The workhorse data types of R are the vector and the data frame. Recall that (almost) everything in R is an object and a vector. Numbers and strings are 1 element vectors (that is length(n) == length(s) is true). Vectors can be numeric (c(1,2,3)) or character (c(“WoW”, “Good”, “Bad”)) or mixed (c(1, “two”, 3)). Mixed vectors are always considered to be character. Factors are categorical variables. If the available data doesn’t include a particular label, it can be supplied as the 2nd argument to the factor() command. Lists are comprised of a set of named vectors. In the example above, we have defined two character vectors, levels and ratings. We create a factor, f, using ratings as our values and levels as the allowed levels, and then create a list structure using our ratings vector and a new vector for critics. You can write your own functions in R. You can alias an existing R function as demonstrated in the example above: std(x) simply calls the R function sd() to compute the standard deviation of a vector, or your function can be arbitrarily complex. See help(“function”) in the on-line help for more details.

R structured types are the matrix, the table, and the data frame. The matrix is what you think it is: an N by M array usually consisting of numeric values. Tables are our old friend contingency tables, especially useful for observing nominal or ordinal data. Finally, data frames are the real workhorse of R. These structures reflect most directly a dataset view of the world, where each row (record) contains several data fields. Usually rows are ordered by number (1..n) as opposed to tables, where rows are named entities (“High”, “Medium”, Low”). There are several ways to extract data from a structured type. You can select as subset of rows (dfm[1:10,]) or a subset of column (dfm[,3:4]). You can assign a column to a vector, and that vector will take on the resulting type (numeric, character, etc.) These “slices” can be transformed into other types by using the as. function (e.g. dfm <- as.data.frame(t)).

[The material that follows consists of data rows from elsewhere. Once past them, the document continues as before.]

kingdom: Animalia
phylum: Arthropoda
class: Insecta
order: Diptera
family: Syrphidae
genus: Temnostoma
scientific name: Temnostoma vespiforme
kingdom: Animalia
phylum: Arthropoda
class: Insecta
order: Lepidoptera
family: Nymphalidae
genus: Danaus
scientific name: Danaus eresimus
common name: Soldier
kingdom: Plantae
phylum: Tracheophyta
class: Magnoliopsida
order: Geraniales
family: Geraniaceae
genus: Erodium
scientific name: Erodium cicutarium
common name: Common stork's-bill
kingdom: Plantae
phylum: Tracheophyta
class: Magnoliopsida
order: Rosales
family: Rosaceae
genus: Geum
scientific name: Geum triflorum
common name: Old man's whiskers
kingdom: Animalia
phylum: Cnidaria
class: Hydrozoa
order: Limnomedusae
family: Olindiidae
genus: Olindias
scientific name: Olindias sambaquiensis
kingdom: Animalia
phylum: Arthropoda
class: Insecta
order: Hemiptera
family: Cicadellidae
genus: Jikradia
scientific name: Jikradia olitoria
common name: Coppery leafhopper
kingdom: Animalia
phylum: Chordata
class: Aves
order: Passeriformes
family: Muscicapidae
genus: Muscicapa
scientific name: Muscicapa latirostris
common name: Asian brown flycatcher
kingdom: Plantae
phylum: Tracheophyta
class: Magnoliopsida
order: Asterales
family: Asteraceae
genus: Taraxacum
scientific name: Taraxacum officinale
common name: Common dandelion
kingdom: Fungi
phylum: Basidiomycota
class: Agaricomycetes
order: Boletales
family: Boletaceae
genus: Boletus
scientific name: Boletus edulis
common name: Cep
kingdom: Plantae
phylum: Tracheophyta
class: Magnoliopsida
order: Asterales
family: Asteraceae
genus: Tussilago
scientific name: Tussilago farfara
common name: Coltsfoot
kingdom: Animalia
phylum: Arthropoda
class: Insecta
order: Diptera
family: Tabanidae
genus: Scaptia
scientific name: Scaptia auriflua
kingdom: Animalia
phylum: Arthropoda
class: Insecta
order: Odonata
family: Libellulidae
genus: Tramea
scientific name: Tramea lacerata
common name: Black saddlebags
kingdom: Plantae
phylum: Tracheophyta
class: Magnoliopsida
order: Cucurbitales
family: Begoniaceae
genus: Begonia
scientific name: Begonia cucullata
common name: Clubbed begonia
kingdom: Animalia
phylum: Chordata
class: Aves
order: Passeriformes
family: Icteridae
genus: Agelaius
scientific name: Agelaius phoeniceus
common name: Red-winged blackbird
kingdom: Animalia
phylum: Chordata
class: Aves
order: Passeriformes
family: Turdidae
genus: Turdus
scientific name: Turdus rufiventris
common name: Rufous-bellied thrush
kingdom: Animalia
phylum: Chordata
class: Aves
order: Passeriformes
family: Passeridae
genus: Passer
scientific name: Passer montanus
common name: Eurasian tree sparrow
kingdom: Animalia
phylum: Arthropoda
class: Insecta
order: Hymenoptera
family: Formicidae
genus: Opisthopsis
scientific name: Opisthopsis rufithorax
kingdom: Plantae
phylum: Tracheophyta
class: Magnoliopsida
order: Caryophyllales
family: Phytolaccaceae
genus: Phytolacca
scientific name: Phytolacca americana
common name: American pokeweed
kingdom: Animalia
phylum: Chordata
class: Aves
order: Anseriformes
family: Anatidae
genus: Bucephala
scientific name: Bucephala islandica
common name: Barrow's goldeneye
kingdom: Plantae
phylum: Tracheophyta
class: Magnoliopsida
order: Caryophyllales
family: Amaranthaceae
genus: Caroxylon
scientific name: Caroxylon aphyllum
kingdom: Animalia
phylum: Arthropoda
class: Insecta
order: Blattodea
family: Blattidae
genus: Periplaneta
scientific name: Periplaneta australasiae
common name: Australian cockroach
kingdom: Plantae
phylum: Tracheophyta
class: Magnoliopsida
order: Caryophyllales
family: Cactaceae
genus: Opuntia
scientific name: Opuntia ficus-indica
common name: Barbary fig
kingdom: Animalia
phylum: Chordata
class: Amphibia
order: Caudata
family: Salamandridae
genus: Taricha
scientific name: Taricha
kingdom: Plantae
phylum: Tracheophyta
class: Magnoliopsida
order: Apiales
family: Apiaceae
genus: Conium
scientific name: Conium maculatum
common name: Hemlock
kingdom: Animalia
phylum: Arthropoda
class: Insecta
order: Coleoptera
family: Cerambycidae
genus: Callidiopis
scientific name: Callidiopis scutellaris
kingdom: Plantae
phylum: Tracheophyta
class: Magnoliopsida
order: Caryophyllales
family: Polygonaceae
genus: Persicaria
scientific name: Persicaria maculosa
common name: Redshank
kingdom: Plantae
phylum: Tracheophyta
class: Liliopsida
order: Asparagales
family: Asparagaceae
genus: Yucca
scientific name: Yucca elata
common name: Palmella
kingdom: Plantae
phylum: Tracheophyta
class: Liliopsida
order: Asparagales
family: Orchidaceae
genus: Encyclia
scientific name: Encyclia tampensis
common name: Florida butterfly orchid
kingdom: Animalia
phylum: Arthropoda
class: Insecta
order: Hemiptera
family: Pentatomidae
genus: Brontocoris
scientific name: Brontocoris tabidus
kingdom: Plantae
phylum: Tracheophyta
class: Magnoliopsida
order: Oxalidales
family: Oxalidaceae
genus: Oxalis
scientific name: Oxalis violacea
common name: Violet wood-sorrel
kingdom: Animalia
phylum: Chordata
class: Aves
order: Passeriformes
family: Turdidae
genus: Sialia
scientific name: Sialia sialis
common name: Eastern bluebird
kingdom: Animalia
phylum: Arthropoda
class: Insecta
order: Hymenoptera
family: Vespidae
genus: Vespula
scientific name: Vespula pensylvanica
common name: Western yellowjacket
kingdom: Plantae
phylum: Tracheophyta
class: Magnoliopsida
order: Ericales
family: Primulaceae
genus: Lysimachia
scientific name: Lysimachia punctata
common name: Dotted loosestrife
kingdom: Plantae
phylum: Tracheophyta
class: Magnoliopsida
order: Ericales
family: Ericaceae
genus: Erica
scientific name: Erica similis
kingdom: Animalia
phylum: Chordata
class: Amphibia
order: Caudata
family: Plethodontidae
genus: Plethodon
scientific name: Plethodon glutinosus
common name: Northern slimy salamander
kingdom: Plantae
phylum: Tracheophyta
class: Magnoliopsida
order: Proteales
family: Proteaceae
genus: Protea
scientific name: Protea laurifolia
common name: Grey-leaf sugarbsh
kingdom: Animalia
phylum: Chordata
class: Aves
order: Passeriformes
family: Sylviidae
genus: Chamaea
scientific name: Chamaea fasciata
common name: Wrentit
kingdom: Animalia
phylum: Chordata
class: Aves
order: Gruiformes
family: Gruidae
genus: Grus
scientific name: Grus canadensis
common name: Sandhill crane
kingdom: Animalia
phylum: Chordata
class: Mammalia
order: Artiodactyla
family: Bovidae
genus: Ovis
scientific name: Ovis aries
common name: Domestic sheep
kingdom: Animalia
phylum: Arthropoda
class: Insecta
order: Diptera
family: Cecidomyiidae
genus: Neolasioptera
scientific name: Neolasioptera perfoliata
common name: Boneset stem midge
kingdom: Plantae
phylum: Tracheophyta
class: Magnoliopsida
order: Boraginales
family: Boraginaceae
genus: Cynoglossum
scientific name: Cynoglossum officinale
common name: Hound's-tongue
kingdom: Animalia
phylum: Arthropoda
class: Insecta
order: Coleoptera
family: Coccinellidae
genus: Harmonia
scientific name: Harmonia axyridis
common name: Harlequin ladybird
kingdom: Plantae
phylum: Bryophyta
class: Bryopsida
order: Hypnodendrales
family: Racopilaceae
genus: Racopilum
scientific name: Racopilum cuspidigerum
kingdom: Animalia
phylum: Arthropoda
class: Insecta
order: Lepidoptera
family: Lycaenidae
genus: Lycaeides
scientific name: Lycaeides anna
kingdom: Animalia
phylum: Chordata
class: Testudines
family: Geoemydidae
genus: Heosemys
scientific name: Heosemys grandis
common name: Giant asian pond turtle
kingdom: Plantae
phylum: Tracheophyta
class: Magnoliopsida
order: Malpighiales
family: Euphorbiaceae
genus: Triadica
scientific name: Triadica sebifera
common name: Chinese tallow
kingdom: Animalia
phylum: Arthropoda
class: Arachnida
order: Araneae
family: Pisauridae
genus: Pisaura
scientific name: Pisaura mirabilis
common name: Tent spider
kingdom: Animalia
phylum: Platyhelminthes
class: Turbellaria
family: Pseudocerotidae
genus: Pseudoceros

**Why does this matter? There are two reasons:**

1. knowing what the class of an R variable is (via class(v)) helps us understand where and when it can be used in a function, or it may need to be converted into a different representation (foo <- (as.data.frame(t…))

2. Knowing the type of the underlying data helps us understand when data conversion is needed. Sometimes what appears to be numeric data is encoded as character strings (“12345” != 12345). Hence, in order to perform certain calculations, we may need to convert data (as.numeric(t$age)).